BEGIN

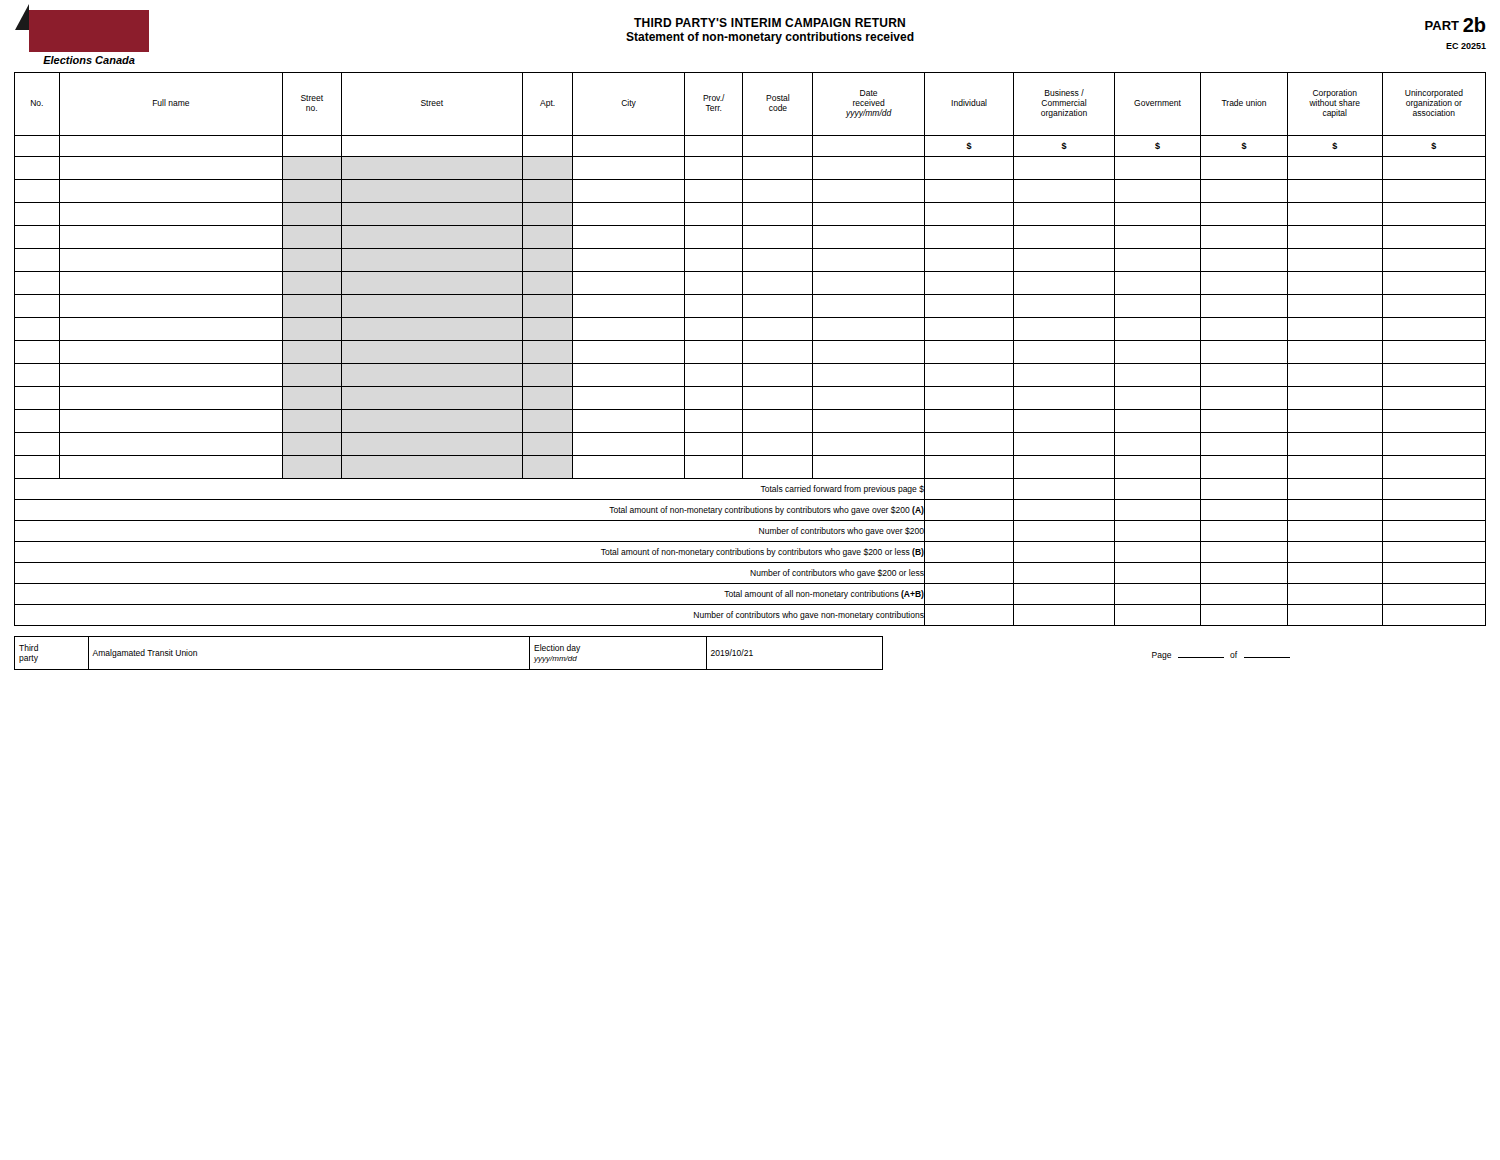Elections Canada
THIRD PARTY'S INTERIM CAMPAIGN RETURN
Statement of non-monetary contributions received
PART 2b
EC 20251
| No. | Full name | Street no. | Street | Apt. | City | Prov./ Terr. | Postal code | Date received yyyy/mm/dd | Individual | Business / Commercial organization | Government | Trade union | Corporation without share capital | Unincorporated organization or association |
| --- | --- | --- | --- | --- | --- | --- | --- | --- | --- | --- | --- | --- | --- | --- |
| | | | | | | | | | $ | $ | $ | $ | $ | $ |
| Totals carried forward from previous page $ | | | | | | |
| Total amount of non-monetary contributions by contributors who gave over $200 (A) | | | | | | |
| Number of contributors who gave over $200 | | | | | | |
| Total amount of non-monetary contributions by contributors who gave $200 or less (B) | | | | | | |
| Number of contributors who gave $200 or less | | | | | | |
| Total amount of all non-monetary contributions (A+B) | | | | | | |
| Number of contributors who gave non-monetary contributions | | | | | | |
| Third party | Amalgamated Transit Union | Election day yyyy/mm/dd | 2019/10/21 | | Page of |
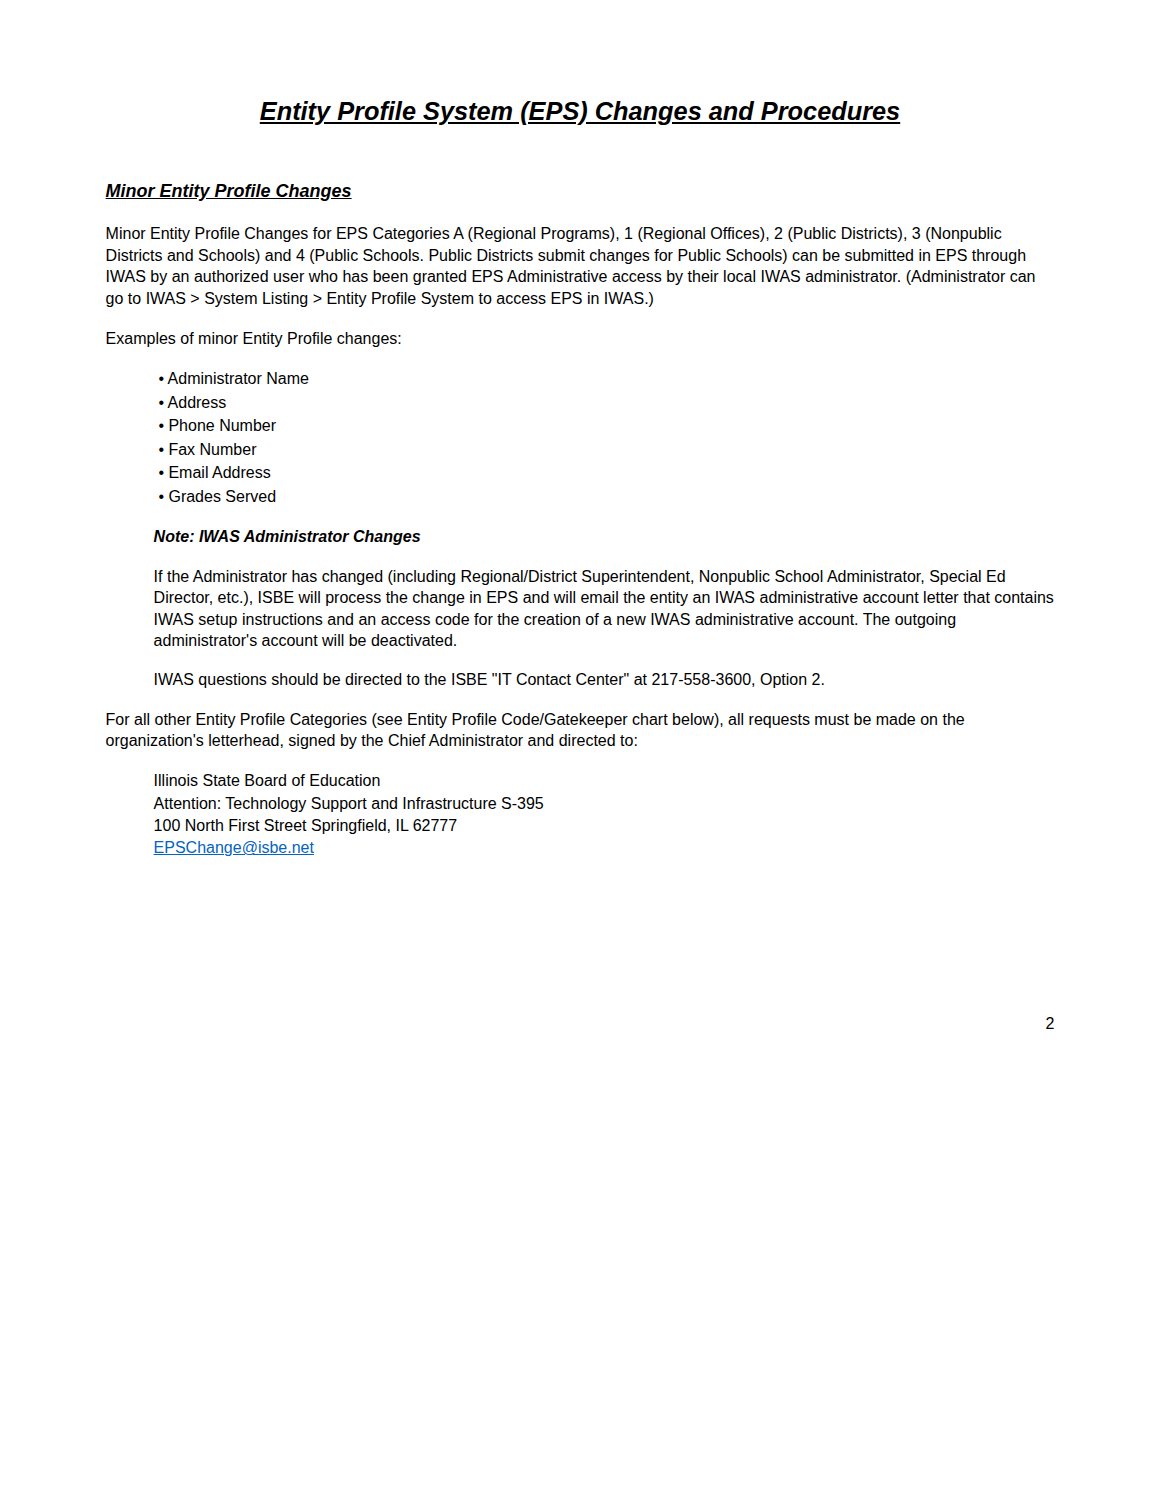Entity Profile System (EPS) Changes and Procedures
Minor Entity Profile Changes
Minor Entity Profile Changes for EPS Categories A (Regional Programs), 1 (Regional Offices), 2 (Public Districts), 3 (Nonpublic Districts and Schools) and 4 (Public Schools. Public Districts submit changes for Public Schools) can be submitted in EPS through IWAS by an authorized user who has been granted EPS Administrative access by their local IWAS administrator. (Administrator can go to IWAS > System Listing > Entity Profile System to access EPS in IWAS.)
Examples of minor Entity Profile changes:
• Administrator Name
• Address
• Phone Number
• Fax Number
• Email Address
• Grades Served
Note: IWAS Administrator Changes
If the Administrator has changed (including Regional/District Superintendent, Nonpublic School Administrator, Special Ed Director, etc.), ISBE will process the change in EPS and will email the entity an IWAS administrative account letter that contains IWAS setup instructions and an access code for the creation of a new IWAS administrative account. The outgoing administrator's account will be deactivated.
IWAS questions should be directed to the ISBE "IT Contact Center" at 217-558-3600, Option 2.
For all other Entity Profile Categories (see Entity Profile Code/Gatekeeper chart below), all requests must be made on the organization's letterhead, signed by the Chief Administrator and directed to:
Illinois State Board of Education
Attention: Technology Support and Infrastructure S-395
100 North First Street Springfield, IL 62777
EPSChange@isbe.net
2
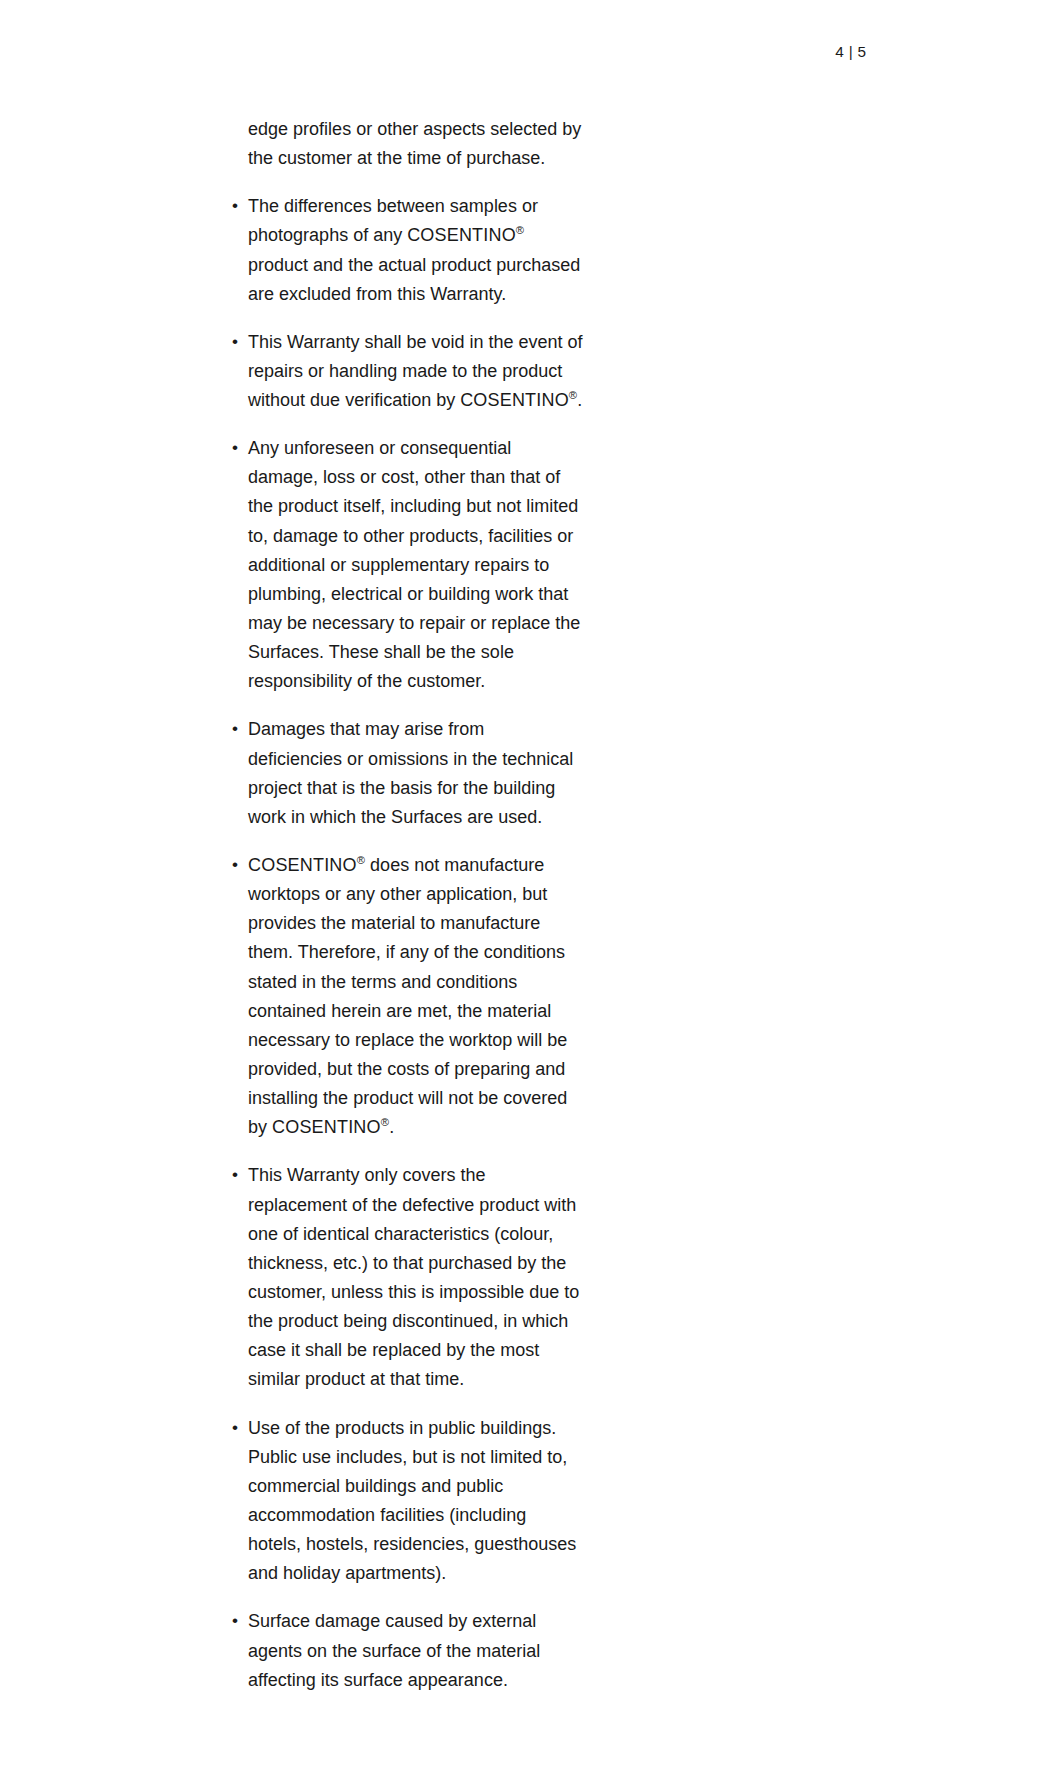4 | 5
edge profiles or other aspects selected by the customer at the time of purchase.
The differences between samples or photographs of any COSENTINO® product and the actual product purchased are excluded from this Warranty.
This Warranty shall be void in the event of repairs or handling made to the product without due verification by COSENTINO®.
Any unforeseen or consequential damage, loss or cost, other than that of the product itself, including but not limited to, damage to other products, facilities or additional or supplementary repairs to plumbing, electrical or building work that may be necessary to repair or replace the Surfaces. These shall be the sole responsibility of the customer.
Damages that may arise from deficiencies or omissions in the technical project that is the basis for the building work in which the Surfaces are used.
COSENTINO® does not manufacture worktops or any other application, but provides the material to manufacture them. Therefore, if any of the conditions stated in the terms and conditions contained herein are met, the material necessary to replace the worktop will be provided, but the costs of preparing and installing the product will not be covered by COSENTINO®.
This Warranty only covers the replacement of the defective product with one of identical characteristics (colour, thickness, etc.) to that purchased by the customer, unless this is impossible due to the product being discontinued, in which case it shall be replaced by the most similar product at that time.
Use of the products in public buildings. Public use includes, but is not limited to, commercial buildings and public accommodation facilities (including hotels, hostels, residencies, guesthouses and holiday apartments).
Surface damage caused by external agents on the surface of the material affecting its surface appearance.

END

Aim of the exercise:
Between and including the line above that contains "or association |" and the line that contains "If the Administrator", restate every line word for word. Pictures stay out.

The completed task:
| No. | Full name | Street no. | Street | Apt. | City | Prov./ Terr. | Postal code | Date received yyyy/mm/dd | Individual | Business / Commercial organization | Government | Trade union | Corporation without share capital | Unincorporated organization or association |
| --- | --- | --- | --- | --- | --- | --- | --- | --- | --- | --- | --- | --- | --- | --- |
| | | | | | | | | | $ | $ | $ | $ | $ | $ |
| Totals carried forward from previous page $ | | | | | | |
| Total amount of non-monetary contributions by contributors who gave over $200 (A) | | | | | | |
| Number of contributors who gave over $200 | | | | | | |
| Total amount of non-monetary contributions by contributors who gave $200 or less (B) | | | | | | |
| Number of contributors who gave $200 or less | | | | | | |
| Total amount of all non-monetary contributions (A+B) | | | | | | |
| Number of contributors who gave non-monetary contributions | | | | | | |
| Third party | Amalgamated Transit Union | Election day yyyy/mm/dd | 2019/10/21 | | Page of |
Entity Profile System (EPS) Changes and Procedures
Minor Entity Profile Changes
Minor Entity Profile Changes for EPS Categories A (Regional Programs), 1 (Regional Offices), 2 (Public Districts), 3 (Nonpublic Districts and Schools) and 4 (Public Schools. Public Districts submit changes for Public Schools) can be submitted in EPS through IWAS by an authorized user who has been granted EPS Administrative access by their local IWAS administrator. (Administrator can go to IWAS > System Listing > Entity Profile System to access EPS in IWAS.)
Examples of minor Entity Profile changes:
• Administrator Name
• Address
• Phone Number
• Fax Number
• Email Address
• Grades Served
Note: IWAS Administrator Changes
If the Administrator has changed (including Regional/District Superintendent, Nonpublic School Administrator, Special Ed Director, etc.), ISBE will process the change in EPS and will email the entity an IWAS administrative account letter that contains IWAS setup instructions and an access code for the creation of a new IWAS administrative account. The outgoing administrator's account will be deactivated.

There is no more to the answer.